By artificially increasing the price, it would disincentivize customers from withdrawing their bitcoin. Helping to conceal the fact that Mt. Gox was insolvent.
In February 2014, Mt. Gox stopped all transactions. The initial claim for stopping transactions was that there was a bug in Bitcoin’s code was allowing for hackers to manipulate transaction details. Like always… Bitcoin was working just fine.
But what really happened, was a hacker obtained a copy of Mt. Gox’s wallet.dat file and stole 630,000 bitcoin.
Mark could no longer hide Mt. Gox’s insolvency. On February 24, Mark filed for civil rehabilitation in Tokyo. On March 9th, Mt. Gox also filed for bankruptcy protection in the US.
In total, Mt. Gox claimed 850,000 bitcoin had been stolen. Of this, 750,000 belonged to customers and 100,000 to the exchange. At the time, this represented about 7 percent of all available bitcoins, and worth about $473 million.
In August 2015, Mark was arrested by the Japanese police and charged with fraud, embezzlement, and manipulation of the Mt. Gox accounting system.
After 4 years, on March 14, 2019, Mark was acquitted on a number of charges which included embezzlement and aggravated breach of trust. The court believed Mark acted without ill intent.
However, Mark was found guilty of falsifying data to inflate Mt. Gox’s holdings by $33.5 million. He was sentenced to 30 months in prison, but the sentence was later suspended. He avoided serving time provided he did not commit additional offenses during the next four years.
Kim Nilsson was one the victims affected. Kim was a 36-year-old Swede living in Tokyo. He had been using Mt. Gox to build a small collection of bitcoin. Unlike most victims, Kim decided to take a proactive investigation to identify the people behind the hacks.
Kim spent three years going through Mt. Gox’s transactions.
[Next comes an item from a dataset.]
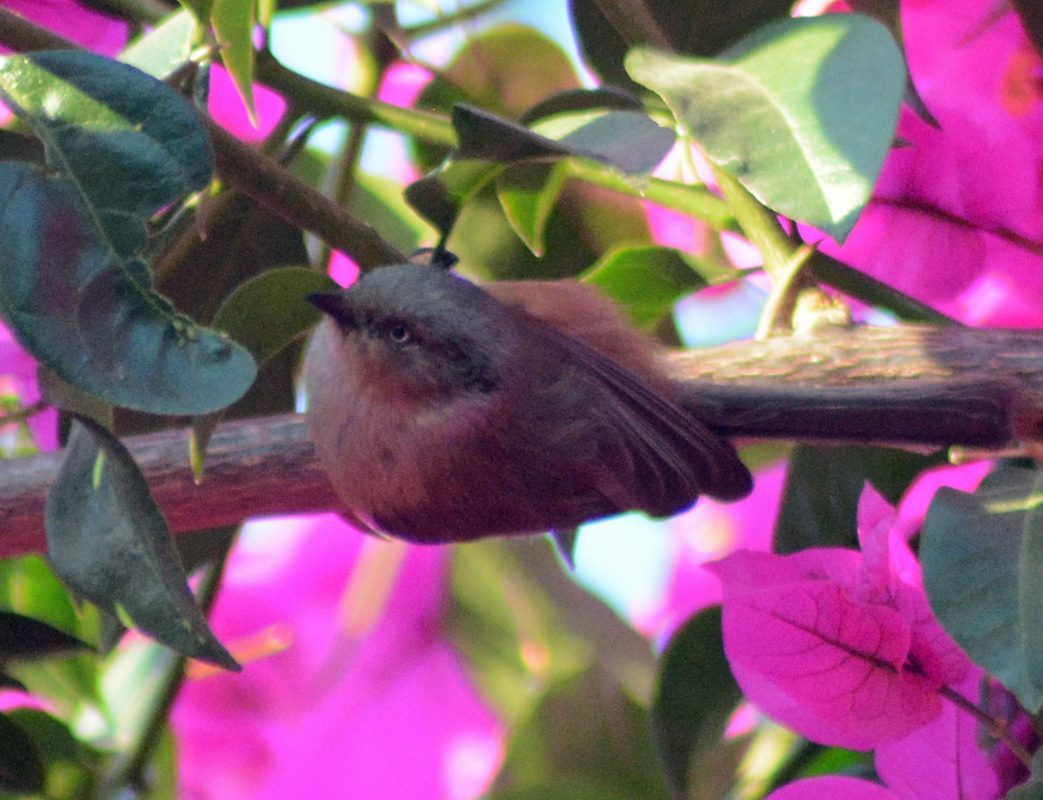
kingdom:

Much of the stolen bitcoin would end up in accounts located on an exchange called BTC-E. One account that held stolen bitcoin had cashed out to a bank account with a note “WME.”
After internet searching, Kim was able to find a post on an online forum by a “WME” figure. In this post, he claimed an exchange had “stolen $100,000 USD+ and refuses to return it.”
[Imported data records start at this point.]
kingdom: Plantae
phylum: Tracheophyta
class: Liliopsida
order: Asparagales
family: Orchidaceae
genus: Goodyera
To help strengthen his case, “WME” posted messages between the exchange and himself. One of the messages contained a document that showed the account the exchange had deposited his funds into. In this document, the account owner’s name was Vinnik Alexander.
Kim didn’t believe it would have been this easy to get his identity. At first, he believed the name was a pseudonym. However, with more investigation and the help of US federal agents, prosecutors had enough to indict Mr. Vinnik.
On July 25th 2017, undercover cops arrested Mr. Vinnik while vacationing in Greece.
In July 2018, a Greek court ruled to extradite him to France over an alleged money laundering, cybercrime, membership in a criminal organization, and extortion.
Kim was pleased to know Mr. Vinnik had been arrested. Although he remained frustrated.
Kim’s claim is currently tied up in Mt. Gox bankruptcy proceeding. With no resolution in sight, it will be years before Kim could see any of his money returned.
Policies and regulations for cryptocurrency exchanges are improving.
For example, exchanges based in North America are required to have a Money Service Business (MSB) license to legally operate. With clearer regulatory guidance, banks are starting to warm up to these types of businesses by offering bank accounts.
Other measures such as proof of reserves and customer deposit insurance policies have recently been developed. These measures help protect customer funds in the event of a hack and to give better transparency with regards to the solvency of the exchange.
These necessary steps are required to help legitimize cryptocurrency exchanges. Making them more reliable and trustworthy among users.
However, these measures still do not change the fact that bitcoin stored on an exchange are not in your possession. A degree of trust is still required.
Whether you trust the exchange or not, unless you are in possession of the private keys, the bitcoins are technically not yours.